Visible Intellectual Property Management

In a soon-to-be-published book, The Visible Business, Chris Pelz and I present a framework for how to develop a business strategy that has a direct line of sight from the facts surrounding the business, through the issues that the business faces, to the potential solutions for those issues, and finally to the selected and deployed strategy(ies).

The intellectual property management framework that I recommend,  Visible Intellectual Property Management, will generally follow those same principles.

  1. Learn the Facts
  2. Identify the Issues
  3. Invent Potential Solutions
  4. Select and Deploy the Best Solutions

The framework takes some inspiration from discussions I’ve had with a good friend, Jim Bradley, an inventor, problem solver, thinker, and multiple patent contributor who is retired from Navistar.  Over the past couple of years we have met for lunch periodically to talk about our common interest in innovation.  It was through those discussions that I discovered that innovation is just one subset of a larger system – intellectual property management.

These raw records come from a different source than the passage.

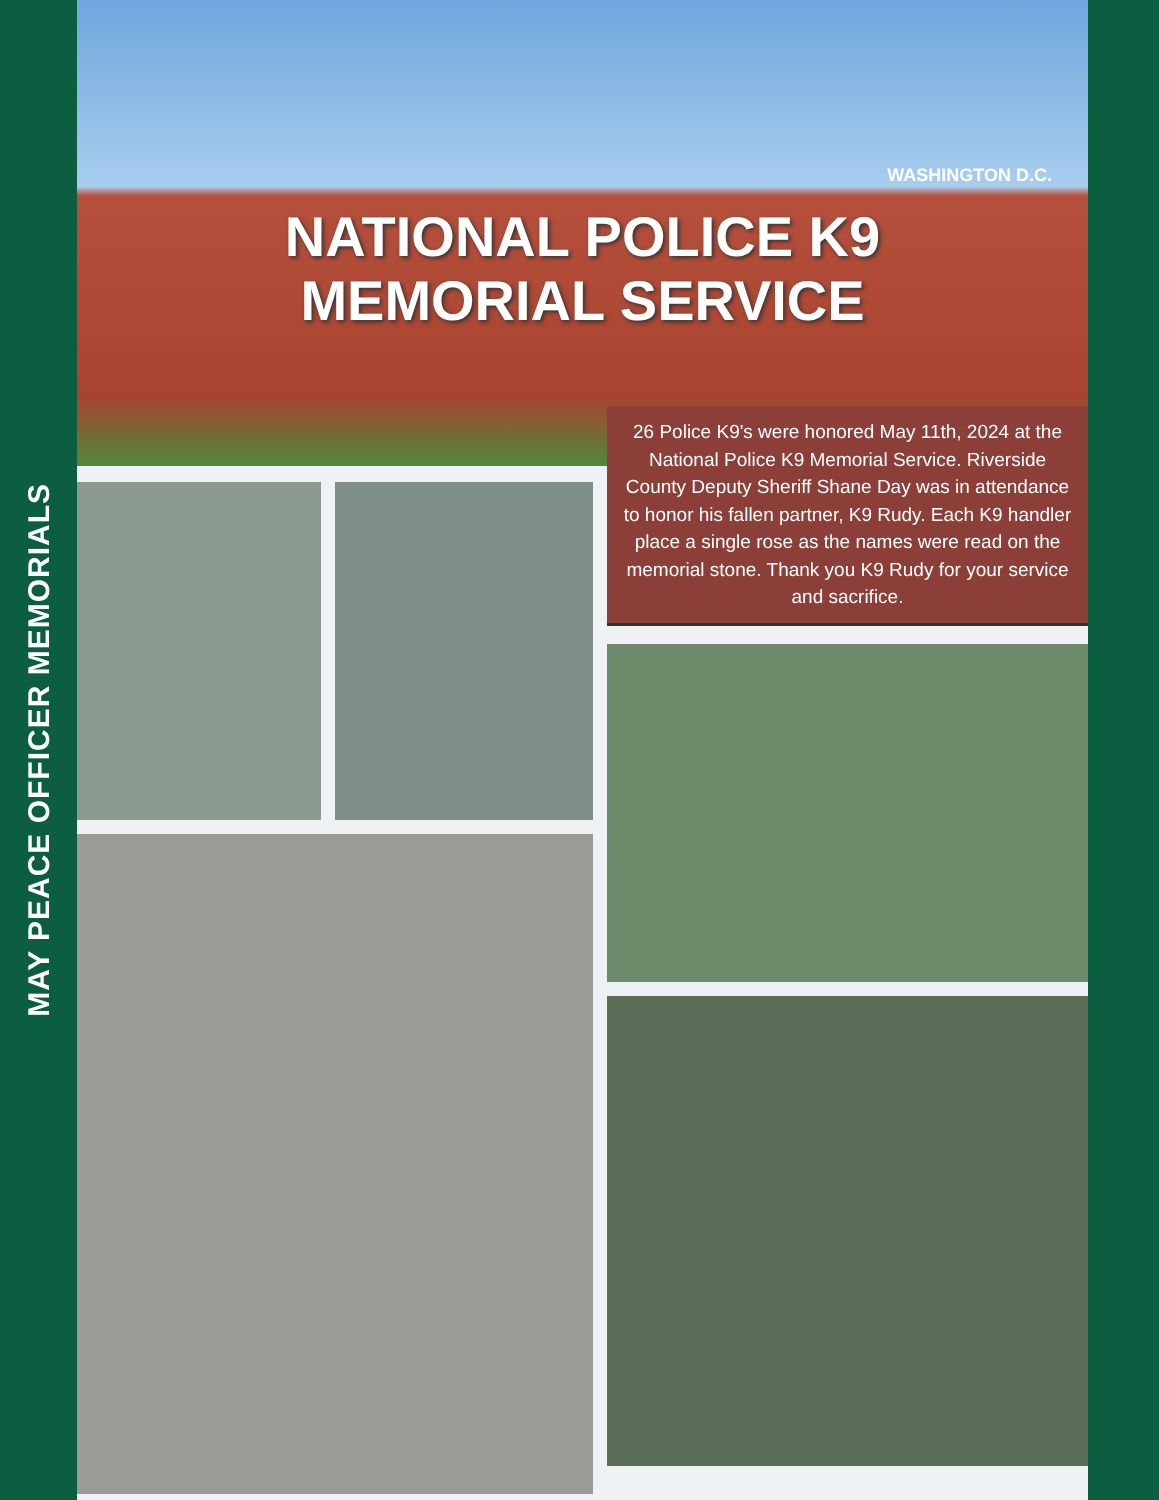MAY PEACE OFFICER MEMORIALS
WASHINGTON D.C.
NATIONAL POLICE K9
MEMORIAL SERVICE
26 Police K9's were honored May 11th, 2024 at the National Police K9 Memorial Service. Riverside County Deputy Sheriff Shane Day was in attendance to honor his fallen partner, K9 Rudy. Each K9 handler place a single rose as the names were read on the memorial stone. Thank you K9 Rudy for your service and sacrifice.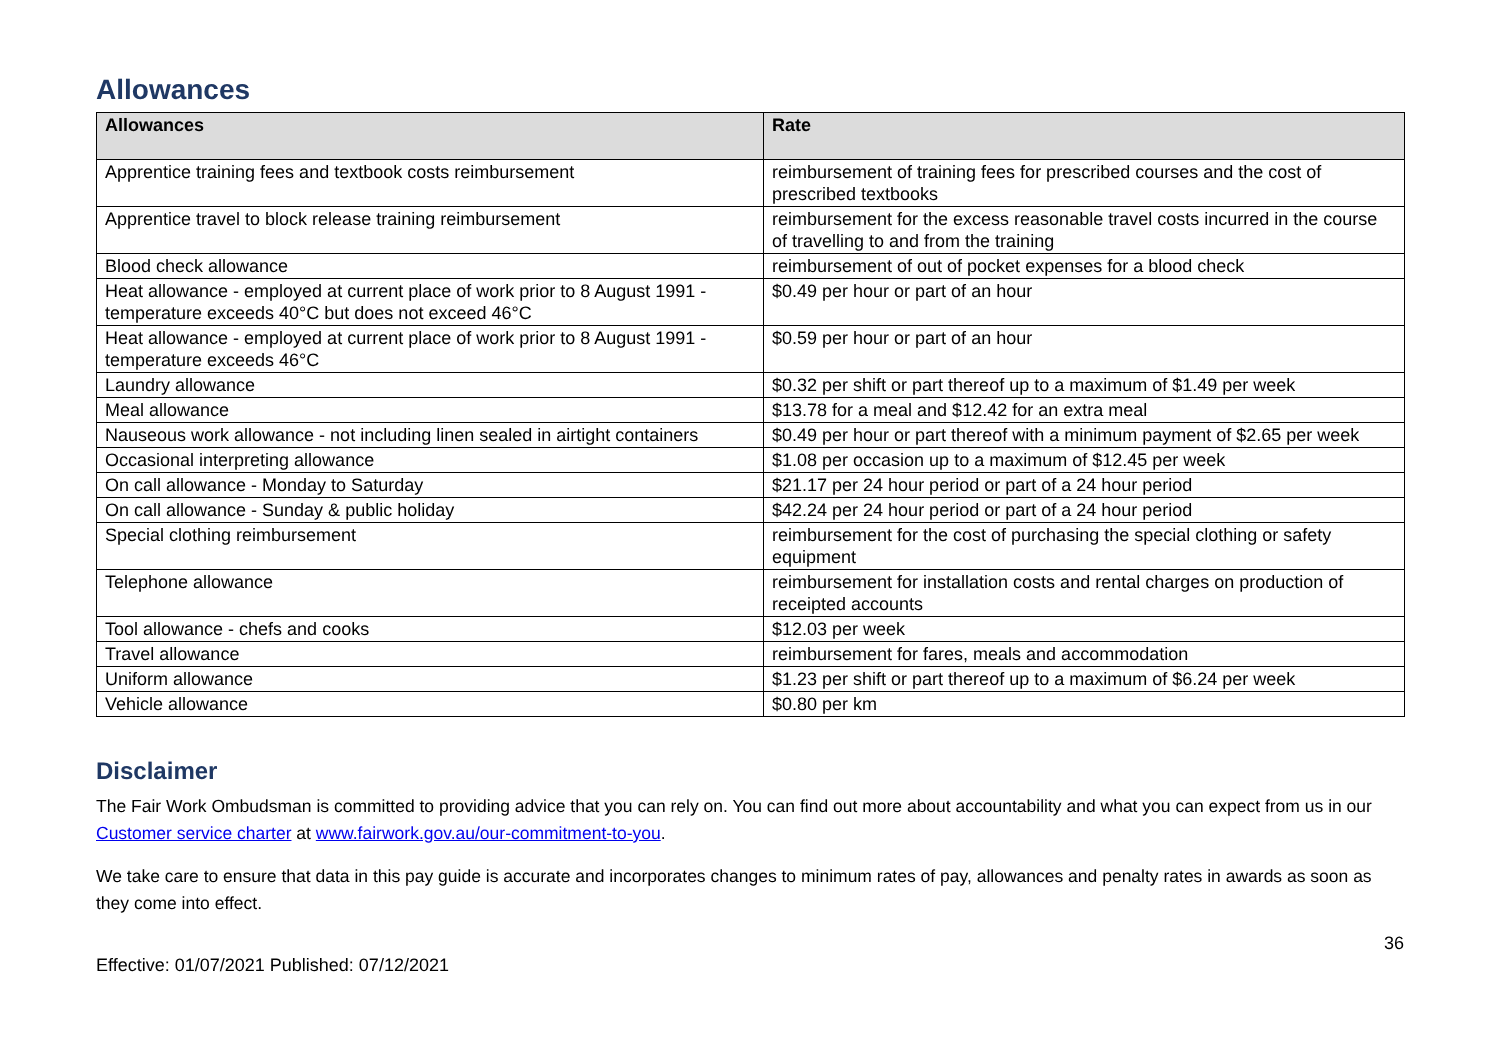Allowances
| Allowances | Rate |
| --- | --- |
| Apprentice training fees and textbook costs reimbursement | reimbursement of training fees for prescribed courses and the cost of prescribed textbooks |
| Apprentice travel to block release training reimbursement | reimbursement for the excess reasonable travel costs incurred in the course of travelling to and from the training |
| Blood check allowance | reimbursement of out of pocket expenses for a blood check |
| Heat allowance - employed at current place of work prior to 8 August 1991 - temperature exceeds 40°C but does not exceed 46°C | $0.49 per hour or part of an hour |
| Heat allowance - employed at current place of work prior to 8 August 1991 - temperature exceeds 46°C | $0.59 per hour or part of an hour |
| Laundry allowance | $0.32 per shift or part thereof up to a maximum of $1.49 per week |
| Meal allowance | $13.78 for a meal and $12.42 for an extra meal |
| Nauseous work allowance - not including linen sealed in airtight containers | $0.49 per hour or part thereof with a minimum payment of $2.65 per week |
| Occasional interpreting allowance | $1.08 per occasion up to a maximum of $12.45 per week |
| On call allowance - Monday to Saturday | $21.17 per 24 hour period or part of a 24 hour period |
| On call allowance - Sunday & public holiday | $42.24 per 24 hour period or part of a 24 hour period |
| Special clothing reimbursement | reimbursement for the cost of purchasing the special clothing or safety equipment |
| Telephone allowance | reimbursement for installation costs and rental charges on production of receipted accounts |
| Tool allowance - chefs and cooks | $12.03 per week |
| Travel allowance | reimbursement for fares, meals and accommodation |
| Uniform allowance | $1.23 per shift or part thereof up to a maximum of $6.24 per week |
| Vehicle allowance | $0.80 per km |
Disclaimer
The Fair Work Ombudsman is committed to providing advice that you can rely on. You can find out more about accountability and what you can expect from us in our Customer service charter at www.fairwork.gov.au/our-commitment-to-you.
We take care to ensure that data in this pay guide is accurate and incorporates changes to minimum rates of pay, allowances and penalty rates in awards as soon as they come into effect.
Effective: 01/07/2021 Published: 07/12/2021 36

The framework also owes a big debt of inspiration to Ron Sears of the Design Consortium.  I worked together with Ron for a few years and, like an apprentice, learned his Product Value Matrix (PVM)sm product development and innovation methodology.  Ron lives and breathes value creation, and his PVM process is the best process I know for producing innovation on demand.  Although I cannot borrow wholesale sections of PVM – a proprietary process – and present them to you,  I will sometimes direct you to the website pvmspec.com, where you can read about PVM in detail.  By the way, “Product Value Matrix” and “PVM” are service marks of the Design Consortium.

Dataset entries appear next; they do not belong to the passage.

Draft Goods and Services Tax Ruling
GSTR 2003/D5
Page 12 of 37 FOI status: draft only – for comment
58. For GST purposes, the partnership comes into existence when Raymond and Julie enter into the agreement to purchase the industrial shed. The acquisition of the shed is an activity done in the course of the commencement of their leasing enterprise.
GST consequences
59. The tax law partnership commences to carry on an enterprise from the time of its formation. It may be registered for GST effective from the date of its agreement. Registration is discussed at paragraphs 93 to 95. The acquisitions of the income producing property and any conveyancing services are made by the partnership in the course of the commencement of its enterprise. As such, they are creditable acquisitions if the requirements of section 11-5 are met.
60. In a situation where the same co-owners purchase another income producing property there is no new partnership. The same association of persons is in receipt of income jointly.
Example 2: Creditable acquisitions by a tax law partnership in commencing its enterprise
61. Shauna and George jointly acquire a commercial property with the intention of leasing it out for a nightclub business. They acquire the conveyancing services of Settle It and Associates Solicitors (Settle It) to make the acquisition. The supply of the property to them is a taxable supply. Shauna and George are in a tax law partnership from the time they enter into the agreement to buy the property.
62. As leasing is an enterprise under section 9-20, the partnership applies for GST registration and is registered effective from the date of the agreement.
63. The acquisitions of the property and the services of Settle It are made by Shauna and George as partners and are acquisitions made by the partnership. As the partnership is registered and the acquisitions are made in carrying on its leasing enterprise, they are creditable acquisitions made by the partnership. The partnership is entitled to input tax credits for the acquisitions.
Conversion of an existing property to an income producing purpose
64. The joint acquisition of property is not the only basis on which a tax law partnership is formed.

Many intellectual property management systems start at the point where a patent disclosure is made.  I now think that the point of invention is far too late to start managing your intellectual property.  It is at least as important, if not more important, to first understand the value system of your products, services, and processes before you start to invent.

Many companies would claim that the front end of understanding the value system is the responsibility and domain of a marketing department, while the back end of pursuing patent applications is an entirely separate process that is the responsibility of an intellectual property or legal department.  As you read my subsequent posts, you will see that I believe they are both part of the same process, and should not be treated separately.